Um die von Bürgern mitgetragene Energiegesellschaft zu gründen, sind zehn natürliche Personen erforderlich, eine Vorgabe die bereits mit elf Mitgliedern erfüllt ist. Finanztechnisch gliedert sich der Windpark in je 30 Prozent Beteiligung der Eigentümer, der Prowind GmbH und der Bürger sowie die dem Markt angebotenen zehn Prozent. Die Mindestrendite auf eingebrachtes Eigenkapital beträgt vier Prozent. Aus Sicht der Wertschöpfung sind besonders die Verpachtung gemeindeeigener und Flächen privater Eigentümer sowie die Gewerbesteuereinnahmen anzumerken.

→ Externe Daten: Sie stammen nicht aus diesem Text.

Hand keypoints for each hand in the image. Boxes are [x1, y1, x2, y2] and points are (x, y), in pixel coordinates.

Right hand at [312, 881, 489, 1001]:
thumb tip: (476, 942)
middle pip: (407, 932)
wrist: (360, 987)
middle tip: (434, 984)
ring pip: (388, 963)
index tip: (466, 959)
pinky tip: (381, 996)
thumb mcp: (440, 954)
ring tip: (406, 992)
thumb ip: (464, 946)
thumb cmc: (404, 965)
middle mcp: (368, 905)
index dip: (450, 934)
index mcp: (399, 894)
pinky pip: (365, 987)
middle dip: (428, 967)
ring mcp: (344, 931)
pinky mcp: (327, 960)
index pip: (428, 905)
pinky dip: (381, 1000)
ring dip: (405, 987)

Projektentwicklerin Anja Gerseker erklärte den Leitsatz "Größer ist besser", der sich aus einer verringerten Anzahl von Windkraftanlagen (WKA) ergibt. Im Jahr 2013 noch mit neun WKA angesetzt, schmolz das Kontingent erst auf sechs Windräder und schließlich auf drei. Die "Riesen" im "Heinrichsthal" mit je 240 Meter Gesamthöhe bringen jedoch ein besseres Verhältnis von Anlagenpreis zum erwartenden Ertrag und damit eine höhere Rendite.

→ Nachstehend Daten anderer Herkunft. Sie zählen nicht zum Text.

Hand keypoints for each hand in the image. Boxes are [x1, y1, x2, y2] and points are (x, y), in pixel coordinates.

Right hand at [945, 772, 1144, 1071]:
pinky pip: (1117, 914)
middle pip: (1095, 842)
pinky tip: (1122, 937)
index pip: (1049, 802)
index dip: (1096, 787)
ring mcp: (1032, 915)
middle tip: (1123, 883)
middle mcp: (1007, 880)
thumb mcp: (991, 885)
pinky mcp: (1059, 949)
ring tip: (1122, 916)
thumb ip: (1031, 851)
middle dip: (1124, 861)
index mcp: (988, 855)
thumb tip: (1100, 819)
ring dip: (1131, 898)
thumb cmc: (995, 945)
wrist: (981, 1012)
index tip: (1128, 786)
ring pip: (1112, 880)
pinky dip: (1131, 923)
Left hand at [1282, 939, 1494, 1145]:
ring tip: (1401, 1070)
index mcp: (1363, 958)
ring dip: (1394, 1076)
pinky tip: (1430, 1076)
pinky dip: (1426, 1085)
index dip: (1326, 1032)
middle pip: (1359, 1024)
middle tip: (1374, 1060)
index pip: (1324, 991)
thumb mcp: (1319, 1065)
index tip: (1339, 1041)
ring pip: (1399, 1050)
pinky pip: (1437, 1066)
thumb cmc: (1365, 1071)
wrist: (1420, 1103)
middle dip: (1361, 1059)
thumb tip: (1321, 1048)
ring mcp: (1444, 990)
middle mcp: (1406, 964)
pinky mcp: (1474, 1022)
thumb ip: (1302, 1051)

Gesamtleistung 12,6 Megawatt

Beim Abstand zur Wohnbebauung liegen die Entwickler im Rahmen der gesetzlichen Vorgaben. In einem Fall fehlen 78 Meter zu den geforderten 2 400 Meter Distanz. Die "ruhige und sich langsam drehende Anlage", sagt Gerseker, erbringt eine Gesamtleistung von 12,6 Me-gawatt (MW). Das entspricht dem Strom-Jahresverbrauch von 7400 Drei-Personen-Haushalten. Öffentlichkeit, Behörden sowie die Gemeinde Wasserlosen werden in die Aufstellung des Bebauungsplans einbezogen. Dazu bat Gerseker um die Zustimmung des Marktes und der Anwohner.


Kaum sichtbar

Die optischen Auswirkungen sind minimal. Von rund 20 verschiedenen Punkten der Umgebung fotografiert und fiktiv projektiert, ergeben sich nur wenige Standorte, aus denen die Windräder oder Rotoren sichtbar sind - aus dem Ortsteil Machtilshausen und von der Trimburg überhaupt nicht. Lediglich aus Blickrichtung Kindergarten Elfershausen und von der Schwedenberg-Kapelle werden sie schwach wahrnehmbar.

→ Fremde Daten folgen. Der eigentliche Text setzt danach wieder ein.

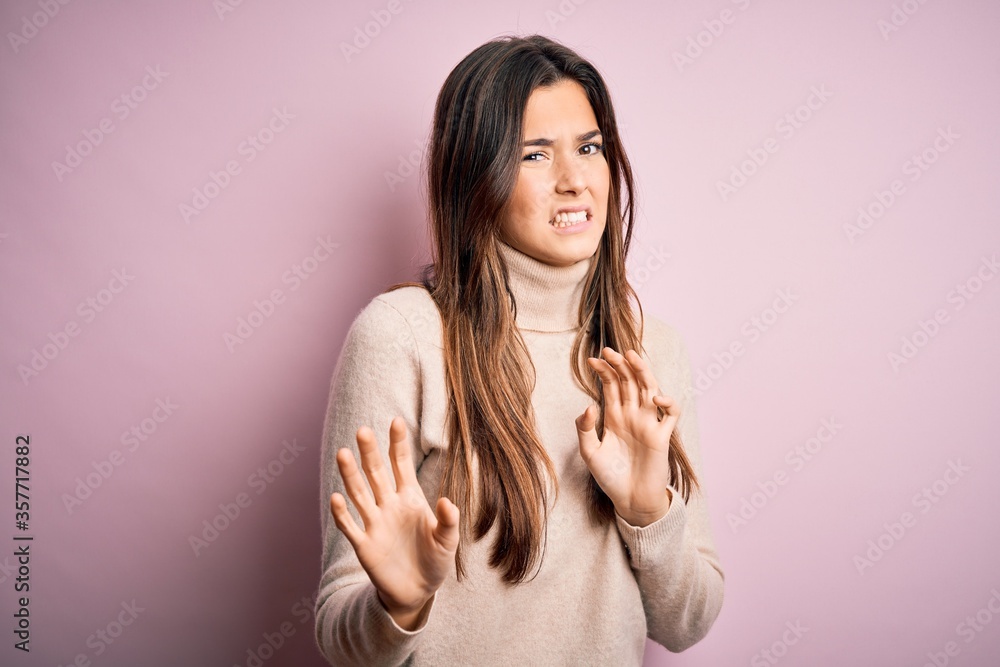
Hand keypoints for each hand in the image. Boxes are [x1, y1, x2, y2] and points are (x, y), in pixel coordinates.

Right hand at [329, 416, 459, 628]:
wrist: (418, 591)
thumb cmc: (435, 560)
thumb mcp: (448, 541)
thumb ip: (448, 521)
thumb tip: (448, 502)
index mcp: (410, 498)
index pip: (401, 465)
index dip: (398, 444)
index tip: (396, 421)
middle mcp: (389, 505)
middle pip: (376, 473)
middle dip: (370, 452)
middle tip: (363, 430)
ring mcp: (375, 523)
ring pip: (359, 494)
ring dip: (351, 475)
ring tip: (343, 454)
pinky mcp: (364, 545)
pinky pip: (351, 526)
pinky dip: (343, 513)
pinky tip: (337, 498)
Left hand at [576, 347, 680, 525]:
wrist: (629, 500)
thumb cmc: (610, 477)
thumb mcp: (589, 452)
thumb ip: (585, 429)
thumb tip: (589, 405)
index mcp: (615, 416)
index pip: (612, 385)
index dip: (604, 371)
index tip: (593, 360)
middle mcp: (632, 415)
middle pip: (630, 382)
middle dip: (621, 365)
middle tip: (610, 351)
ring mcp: (649, 424)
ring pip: (650, 389)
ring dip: (643, 372)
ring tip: (632, 357)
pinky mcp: (662, 437)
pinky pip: (671, 414)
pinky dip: (668, 402)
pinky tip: (655, 398)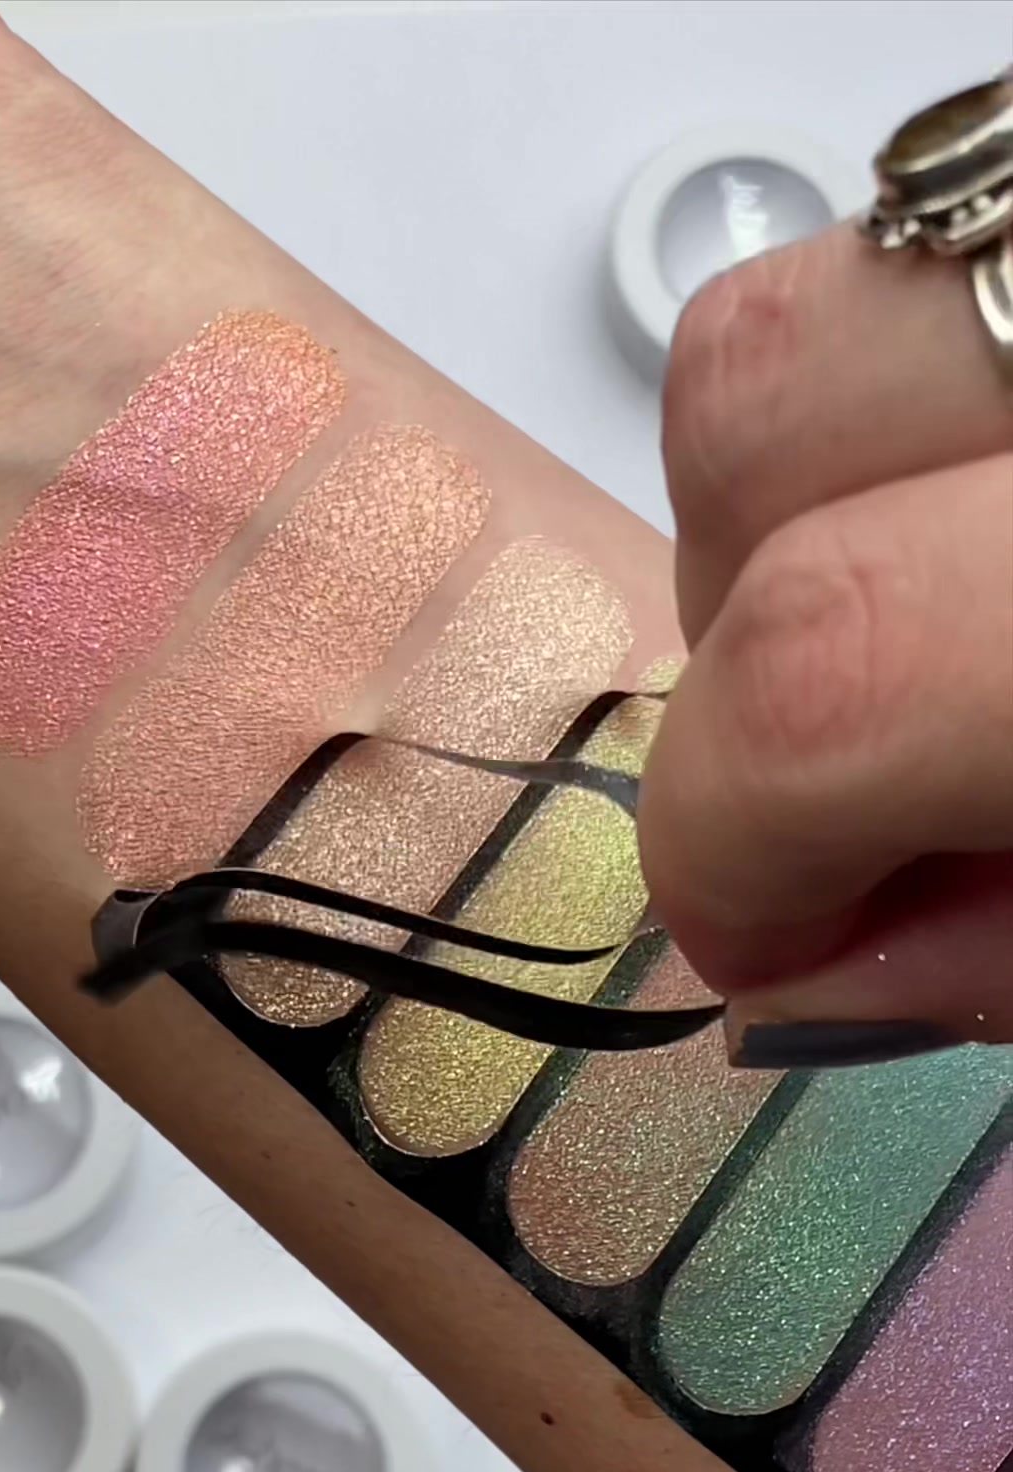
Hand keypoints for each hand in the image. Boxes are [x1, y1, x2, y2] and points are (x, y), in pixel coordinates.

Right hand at [639, 221, 1012, 1065]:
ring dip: (783, 510)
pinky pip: (906, 274)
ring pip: (804, 315)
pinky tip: (971, 530)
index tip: (774, 943)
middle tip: (835, 782)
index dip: (736, 852)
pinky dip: (889, 424)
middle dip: (730, 644)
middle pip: (762, 424)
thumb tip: (811, 966)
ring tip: (901, 633)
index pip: (823, 673)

Die Frage von Ingrid Mützel nach Menge und Standort von Ausgleichsmaßnahmen ist zum jetzigen Zeitpunkt noch nicht zu beantworten. Die Machtilshausenerin riet der Gemeinde, dem Projekt nicht zuzustimmen, da sie Negativfolgen befürchtet. Die Obergrenze von 12,6 MW bleibt bestehen, bestätigte Gerseker auf Anfrage von Jutta Schlereth. "Mehr kann nicht kommen. Eine Abschaltung gibt es nur in Fällen von Extrem-Wetterlagen", fügte die Entwicklerin hinzu.
Befürchtungen von Rainer Kuhn, dass der Anlagenhersteller in die Insolvenz gehen könnte, erwiderte sie mit dem Hinweis, dass auch andere Firmen die Anlage warten können. In diesem Zusammenhang sei erwähnt, dass Prowind eine Rückbaubürgschaft bei den Behörden hinterlegt. Die Gesamtbauzeit ist auf 54 Monate terminiert.